AW: Arme Hörfunkmoderatoren
@tweety
Nimms mir nicht übel, aber du bist der Argumentation (oder soll ich gezielten Falschinformation sagen?) deiner Geschäftsführer auf den Leim gegangen. Die Privatfunk GFwerden IMMER sagen, sie können angeblich nicht mehr als den Hungerlohn xyz zahlen, sie machen dann auch gern ein leidendes Gesicht dabei! Das hat mein früherer GF auch ganz gern probiert. Da lohnt ein einfacher Blick in die Jahresabschlüsse (geht ganz easy beim zuständigen Amtsgericht) Da hatte ich dann immer ganz gute Argumente. Kurz: Die Sender machen ordentlich Gewinn, wenn dies nicht so wäre, dann würde es die jeweilige Station schon längst nicht mehr geben. Die GF ist logischerweise an Gewinnmaximierung interessiert - Kosten drücken geht bei einem Radiosender am ehesten auf der Personalseite - Materialkosten oder ähnliches fallen ja kaum ins Gewicht.
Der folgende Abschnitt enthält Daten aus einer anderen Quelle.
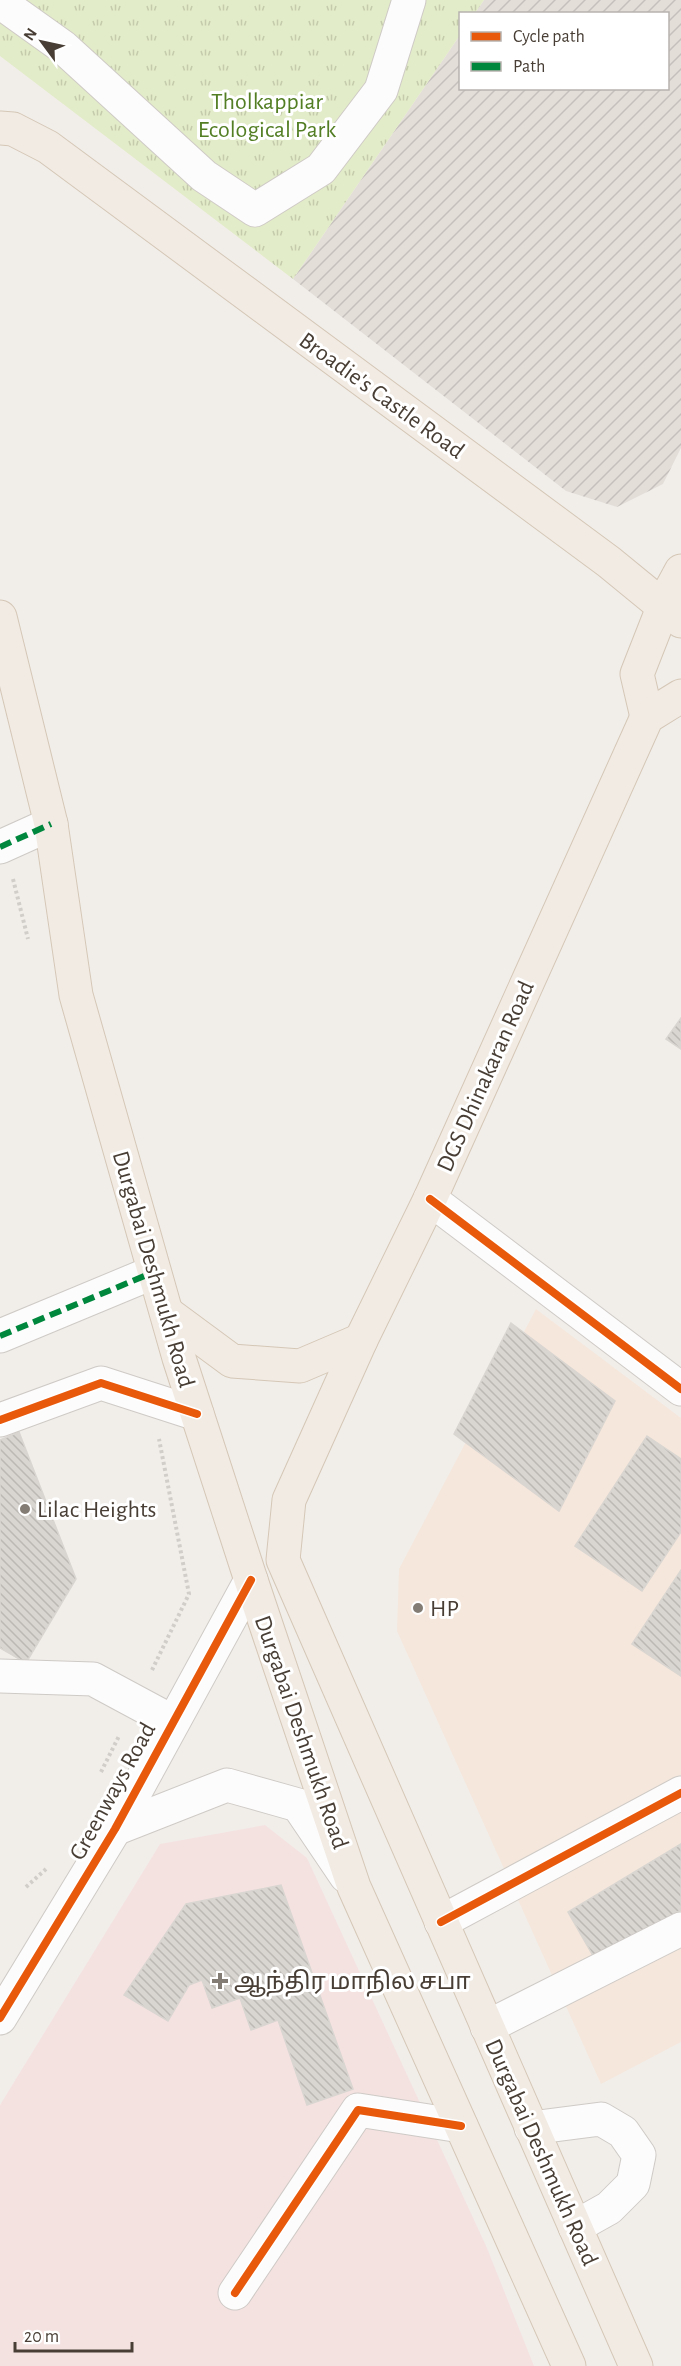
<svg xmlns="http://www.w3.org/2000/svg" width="681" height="2366" font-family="'Alegreya Sans','Noto Sans Tamil',sans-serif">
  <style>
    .commercial { fill: #f5e7dc }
    .industrial { fill: url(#industrial-furrows) }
    .medical { fill: #f4e2e1 }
    .park { fill: url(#park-tufts) }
    .building { fill: url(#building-back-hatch); stroke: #d9d5d0; stroke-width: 1.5 }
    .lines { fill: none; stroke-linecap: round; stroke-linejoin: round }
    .minor-casing { stroke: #cecac6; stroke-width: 35 }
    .major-casing { stroke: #d5c7b6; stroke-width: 35 }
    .path { stroke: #d1ceca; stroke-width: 4; stroke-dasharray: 3 3; stroke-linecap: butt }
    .minor { stroke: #fdfcfc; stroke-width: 33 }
    .major { stroke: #f1ebe4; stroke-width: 33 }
    .quiet { stroke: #00873e; stroke-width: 6; stroke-dasharray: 12 6; stroke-linecap: butt }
    .cycleway-casing { stroke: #fff; stroke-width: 11 }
    .cycleway { stroke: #e8590c; stroke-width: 8 }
    .poi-dot { fill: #837c74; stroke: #fff; stroke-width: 2 }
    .labels { text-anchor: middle; stroke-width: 6; stroke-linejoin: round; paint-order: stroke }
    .park-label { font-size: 24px; fill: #537e24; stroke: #fff }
    .street-label { font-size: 24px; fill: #483e35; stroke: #fff }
    .poi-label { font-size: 24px; fill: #483e35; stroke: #fff; text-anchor: start }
  </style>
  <defs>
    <pattern id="industrial-furrows" width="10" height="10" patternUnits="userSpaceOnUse" patternTransform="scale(1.5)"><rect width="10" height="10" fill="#e4ded9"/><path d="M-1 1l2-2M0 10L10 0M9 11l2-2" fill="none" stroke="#c5c0bb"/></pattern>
    <pattern id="park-tufts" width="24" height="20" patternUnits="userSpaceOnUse" patternTransform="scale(1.5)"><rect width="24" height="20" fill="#e3ecc8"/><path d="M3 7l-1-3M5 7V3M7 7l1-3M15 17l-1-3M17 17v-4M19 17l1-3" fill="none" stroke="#c4cbac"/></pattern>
    <pattern id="building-back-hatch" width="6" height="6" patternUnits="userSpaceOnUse" patternTransform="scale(1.5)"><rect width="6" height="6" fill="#d9d5d1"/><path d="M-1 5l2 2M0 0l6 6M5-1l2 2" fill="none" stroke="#bcb8b4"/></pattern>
  </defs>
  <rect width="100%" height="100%" fill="#f1eeea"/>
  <path class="commercial" d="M536,1309L681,1418V2042L601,2084L397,1631L399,1569Z"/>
  <path class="industrial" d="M484,0H681V448L663,484L617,507L566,491L293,279L460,35V88H668V14L475,13Z"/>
  <path class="medical" d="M265,1825L307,1858L487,2248L534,2366H0V2105L160,1844Z"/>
  <path class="park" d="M0,0H484L475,13L460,14V35L293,279L0,56Z"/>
  <g class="building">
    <path d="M681,1018V1049L666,1039Z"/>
    <path d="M511,1323L615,1401L559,1511L454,1434Z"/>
    <path d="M19,1432L76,1579L26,1663L0,1648V1440Z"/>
    <path d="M647,1436L681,1459V1532L642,1591L575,1546Z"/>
    <path d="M681,1570V1676L632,1644Z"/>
    <path d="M681,1844V1910L596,1961L568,1912Z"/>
    <path d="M281,1885L353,2089L307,2105L278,2020L251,2030L240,1998L212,2008L202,1980L189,1985L168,2021L124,1995L186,1904Z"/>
  </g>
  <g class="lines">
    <g class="minor-casing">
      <g id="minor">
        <path d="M0,2L63,47L204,176L255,210L321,169L381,90L409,0"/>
        <path d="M0,847L51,824"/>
        <path d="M430,1199L681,1389"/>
        <path d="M0,1336L154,1272"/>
        <path d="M0,1420L101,1383L197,1414"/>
        <path d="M0,1676L93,1679L173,1722"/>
        <path d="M115,1829L227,1785L298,1805L346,1876"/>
        <path d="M441,1922L681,1793"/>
        <path d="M0,2018L115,1829L251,1580"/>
        <path d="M487,2027L681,1929"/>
        <path d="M531,2128L601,2119L623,2132L639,2155L633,2184L609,2208L575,2227"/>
        <path d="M235,2293L358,2110L461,2126"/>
      </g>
    </g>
    <g class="major-casing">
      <g id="major">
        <path d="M0,128L13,129L48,147L609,562L681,621"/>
        <path d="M0,617L51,824L76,995L179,1358L251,1580L354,1887L569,2366"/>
        <path d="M647,717L637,674L668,595L681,571"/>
        <path d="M167,1313L232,1361L300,1366L361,1340"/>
        <path d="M636,2366L283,1560L289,1500L361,1340L430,1199L647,717L681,696"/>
      </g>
    </g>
    <g class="path">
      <path d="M13,879L28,939"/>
      <path d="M152,1670L189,1594L159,1439"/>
      <path d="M101,1772L119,1736"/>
      <path d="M26,1887L46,1869"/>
    </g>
    <use href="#minor" class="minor"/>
    <use href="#major" class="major"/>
    <g class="quiet">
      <path d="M0,847L51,824"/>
      <path d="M0,1336L154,1272"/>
    </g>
    <g class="cycleway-casing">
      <g id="cycleway">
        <path d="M430,1199L681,1389"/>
        <path d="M0,1420L101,1383L197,1414"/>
        <path d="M441,1922L681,1793"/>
        <path d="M0,2018L115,1829L251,1580"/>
        <path d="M235,2293L358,2110L461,2126"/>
      </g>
    </g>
    <use href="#cycleway" class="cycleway"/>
  </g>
  <g class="poi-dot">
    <circle cx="25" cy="1509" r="6"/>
    <circle cx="418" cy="1608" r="6"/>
    <path d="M217 1972h6v6h6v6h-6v6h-6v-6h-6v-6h6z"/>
  </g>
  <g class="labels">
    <g class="park-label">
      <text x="267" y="109">Tholkappiar<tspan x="267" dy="28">Ecological Park</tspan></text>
    </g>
    <g class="street-label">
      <text transform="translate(382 395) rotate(36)" y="8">Broadie's Castle Road</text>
      <text transform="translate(485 1076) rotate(-66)" y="8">DGS Dhinakaran Road</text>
      <text transform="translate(154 1269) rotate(74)" y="8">Durgabai Deshmukh Road</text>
      <text transform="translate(302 1732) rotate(71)" y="8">Durgabai Deshmukh Road</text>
      <text transform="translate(112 1791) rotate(-61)" y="8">Greenways Road</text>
      <text transform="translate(542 2152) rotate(66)" y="8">Durgabai Deshmukh Road</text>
    </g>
    <g class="poi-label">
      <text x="37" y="1517">Lilac Heights</text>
      <text x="430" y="1616">HP</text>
      <text x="234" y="1989">ஆந்திர மாநில சபா</text>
    </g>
  </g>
  <rect x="459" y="12" width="210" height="78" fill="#ffffff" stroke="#b6b2ae" stroke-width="1.5"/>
  <rect x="471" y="32" width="30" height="9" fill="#e8590c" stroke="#b6b2ae" stroke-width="1.5"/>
  <text x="513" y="42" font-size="18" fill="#483e35">Cycle path</text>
  <rect x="471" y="62" width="30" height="9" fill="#00873e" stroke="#b6b2ae" stroke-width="1.5"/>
  <text x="513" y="72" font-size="18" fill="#483e35">Path</text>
  <g transform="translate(42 42) rotate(303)" stroke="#ffffff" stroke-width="4.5" paint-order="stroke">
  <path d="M0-4.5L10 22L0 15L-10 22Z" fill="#483e35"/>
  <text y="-9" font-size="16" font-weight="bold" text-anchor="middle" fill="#483e35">N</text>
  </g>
  <path d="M15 2342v9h117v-9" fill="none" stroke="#483e35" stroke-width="3"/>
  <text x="24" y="2342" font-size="18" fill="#483e35" stroke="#ffffff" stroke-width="4.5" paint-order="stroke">20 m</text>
</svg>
Dann wird auch gern über die allgemeine Lage gejammert (obwohl die eigentlich nicht soo schlecht ist) Und für die eventuelle Tatsache, dass dein GF keine ordentlichen Verkaufszahlen hinkriegt, dafür musst du als Programmmitarbeiter nicht die Rübe hinhalten - der GF wird nämlich auch in schlechten Zeiten immer ein marktübliches Salär beziehen, verlass dich drauf.
Bei Gehaltsgesprächen geht es um die Entlohhnung deiner persönlichen Leistung und nicht um die politische Großwetterlage unter subjektiver Berücksichtigung der aktuellen Arbeitsmarktdaten und allgemeiner GF Phrasen.
Du musst bei solchen Gesprächen allerdings deinen Marktwert und den Wert deiner Position genau kennen. Als Linercardableser oder Regionalreporter wirst du nicht viel herauspokern könnnen - als Mod einer eigenen Sendung mit ordentlichen Zahlen oder Nachrichtenanchor der Frühsendung sieht es natürlich anders aus. Egal wbei welchem Sender. Also: Lass dich nicht verarschen!
Ich habe mit meinem GF übrigens ein sehr extremes Spiel treiben müssen, ich habe zu solchen Gesprächen (4 mal glaube ich) immer meine Kündigung dabei gehabt. (Natürlich hatte ich mich vor bei anderen Sendern umgeschaut) Das hat funktioniert! Bis zum letzten Mal - da habe ich die Kündigung dann auf den Tisch gelegt, GF ist hart geblieben, ich habe die Station in Richtung ÖR Fernsehen verlassen! War ein sehr guter Entschluss übrigens!
So eine Taktik kannst du aber nur bringen, wenn du wirklich die Traute hast, wirklich zu gehen. Wer da einknickt, der braucht nämlich nie wieder um mehr Geld zu bitten. Und du solltest wissen, dass der GF dich eigentlich nicht gehen lassen möchten ....
Und um mal weitere Zahlen ins Gespräch zu bringen: Mein letzten Gehalt (brutto) bei einer privaten Station als Nachrichtenredakteur betrug 2002
2600 Euro. (Ostdeutschland, landesweite Station, über 100tausend Hörer)Als Freier beim ÖR Fernsehen liegt mein Satz für einen 2.30 Min Beitrag bei netto 400 Euro - in der Summe konnte ich mein Einkommen so etwa verdoppeln.
Mein allererstes Gehalt beim Radio als Redakteur lag 1997 bei 3500 DM brutto, damit war ich damals eigentlich zufrieden, obwohl der Sprung vom Volo Gehalt (zuletzt 2300 DM brutto) nicht allzu groß war - allerdings bekommen heutige Volontäre oft weniger ...
Zum Schluß: Ein beliebiger Mod bzw. Radiomitarbeiter einer privaten Station ist heutzutage meist ohne Berufsabschluss, Diplom oder anderer Zertifikate. Viele Quereinsteiger versuchen sich in diesem Metier, die Geschäftsführer stellen solche leute auch gern ein, weil sie eben billig sind - dies ist bei den kaum existenten Abschlüssen auch nur logisch, deswegen ist die Bezahlung auf Hilfsarbeiterniveau. Darüber dürfte sich aber eigentlich niemand beschweren. Man sollte sich selbstkritisch die Frage stellen, wofür man eigentlich sein Geld Bekommt? Ist man die innerlich gewünschte Summe x auch wert? Oder könnte bei geringer Anlernzeit auch ein beliebig anderer meinen Job machen? Gut bezahlt werden nur spezielle Fähigkeiten und Kenntnisse die mich sozusagen mit Alleinstellungsmerkmalen versehen - im Privatfunk ist sowas aber garnicht mehr gewollt und gebraucht.